- _STORED DATA_

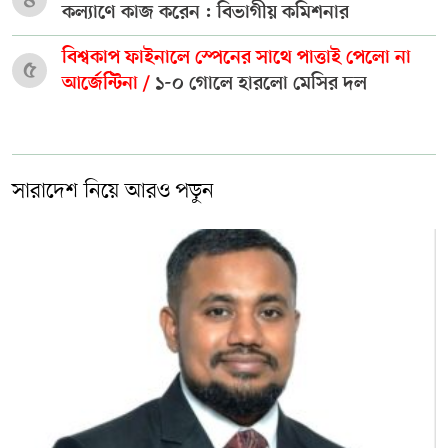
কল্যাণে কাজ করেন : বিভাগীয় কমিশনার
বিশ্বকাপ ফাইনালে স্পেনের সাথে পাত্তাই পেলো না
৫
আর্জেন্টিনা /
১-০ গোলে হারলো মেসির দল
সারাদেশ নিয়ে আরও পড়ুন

...

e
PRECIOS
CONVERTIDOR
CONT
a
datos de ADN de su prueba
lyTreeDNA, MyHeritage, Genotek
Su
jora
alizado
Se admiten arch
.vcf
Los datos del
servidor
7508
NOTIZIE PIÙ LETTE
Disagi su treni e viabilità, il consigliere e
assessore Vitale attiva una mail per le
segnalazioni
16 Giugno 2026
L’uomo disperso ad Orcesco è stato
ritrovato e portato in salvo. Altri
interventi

- _WHAT THE TASK REQUIRES_
Convert the stretch of lines from the one containing "কল্যাণে কাজ করেন : বিভাগীয় কমিশনার" through the one containing "সারাদেশ নিয়ে আরও পড়ুন" into a Markdown table with the columns Row and Text. Put the row number under Row and the line under Text, and omit blank lines.

- _TASK SOLUTION_
| Row | Text |
|---|---|
| 1 | কল্যাণে কাজ করেন : বিভাগীয় কমিশনার |
| 2 | বিশ্বকাপ ফাইনালে স্পেনের সাথে পাত্তাই পেলো না |
| 3 | ৫ |
| 4 | আর্জেন্টিনা / |
| 5 | ১-০ গোলে হারলো মেসির দল |
| 6 | সারাদেশ নিয়ে আরও পড়ুন |